Katie Couric outdoes the XFL

Filed under: Entertainment, People by bruxander

While the ratings for whichever evening news show Katie Couric hosts has dropped, the fall hasn’t been nearly as dramatic as the one the XFL experienced. So while the ill-fated league started out stronger, Ms. Couric has better legs. But we already knew that.


September 7, 2006

XFL had a stronger start than Katie Couric

Filed under: Entertainment, People by bruxander

Katie Couric’s debut show with CBS News recorded a 9.1 Nielsen rating. By comparison, the XFL’s first game on NBC scored a 9.5 rating.

Just saying.


February 2, 2006

In desperate search of street cred

Filed under: Culture, Entertainment, People by bruxander

In today’s Washington Post, columnist Anne Appelbaum contrasts the pathetic lies of James Frey - whose fabricated “memoir” has become a major embarrassment for Oprah Winfrey, the high-priestess of self-obessed emoting - with the pathetic lies of Lillian Hellman who in 1973 published her supposed memoir Pentimento, in which the author cast herself as heroic anti-Nazi fighter.
□ □ □ □ □
Exercise instructions
Answer these questions from the blog excerpt:
1. What Nielsen rating did Katie Couric's debut show with CBS News record?
2. Which network aired the XFL's first game?
3. In what year did Lillian Hellman publish Pentimento?
The records that come next are separate material, unrelated to the blog excerpt.

Images with localized body landmarks:
□ □ □ □ □
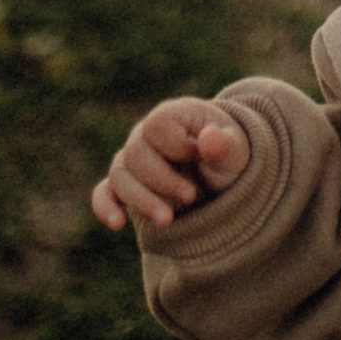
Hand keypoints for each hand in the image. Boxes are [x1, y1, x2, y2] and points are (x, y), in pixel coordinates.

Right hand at [91, 96, 248, 234]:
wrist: (222, 177)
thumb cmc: (227, 157)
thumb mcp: (236, 151)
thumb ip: (224, 145)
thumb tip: (210, 138)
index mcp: (172, 116)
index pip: (156, 126)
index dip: (175, 146)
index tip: (198, 157)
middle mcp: (145, 135)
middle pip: (135, 154)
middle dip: (162, 181)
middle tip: (191, 197)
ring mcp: (133, 160)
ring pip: (120, 176)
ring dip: (141, 200)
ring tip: (167, 221)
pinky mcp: (127, 186)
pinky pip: (105, 193)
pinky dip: (106, 207)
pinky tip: (117, 224)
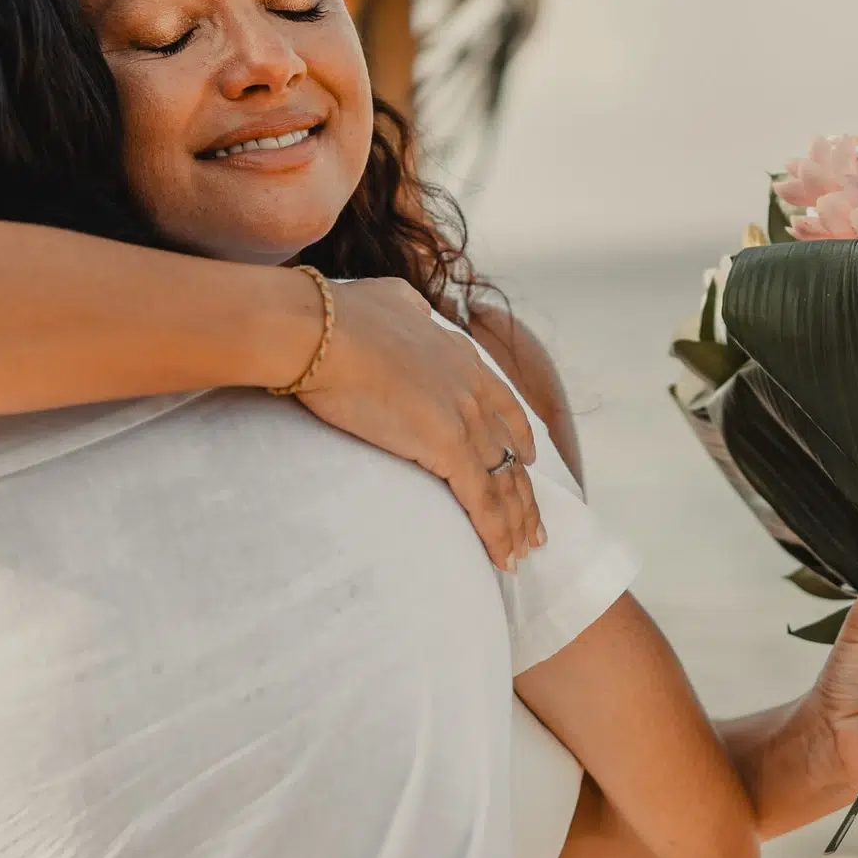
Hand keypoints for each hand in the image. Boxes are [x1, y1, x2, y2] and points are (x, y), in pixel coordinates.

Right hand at [293, 277, 542, 569]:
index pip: (502, 405)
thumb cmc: (338, 317)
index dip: (518, 436)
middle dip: (524, 492)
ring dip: (516, 521)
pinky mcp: (448, 449)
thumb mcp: (387, 299)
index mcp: (458, 354)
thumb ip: (406, 309)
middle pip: (510, 452)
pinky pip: (482, 502)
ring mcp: (464, 419)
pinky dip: (497, 534)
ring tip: (524, 551)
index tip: (529, 458)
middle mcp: (472, 388)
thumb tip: (406, 307)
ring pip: (504, 482)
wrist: (323, 332)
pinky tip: (504, 558)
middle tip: (534, 526)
□ □ □ □ □
Response to this exercise
1. 9.1
2. NBC
3. 1973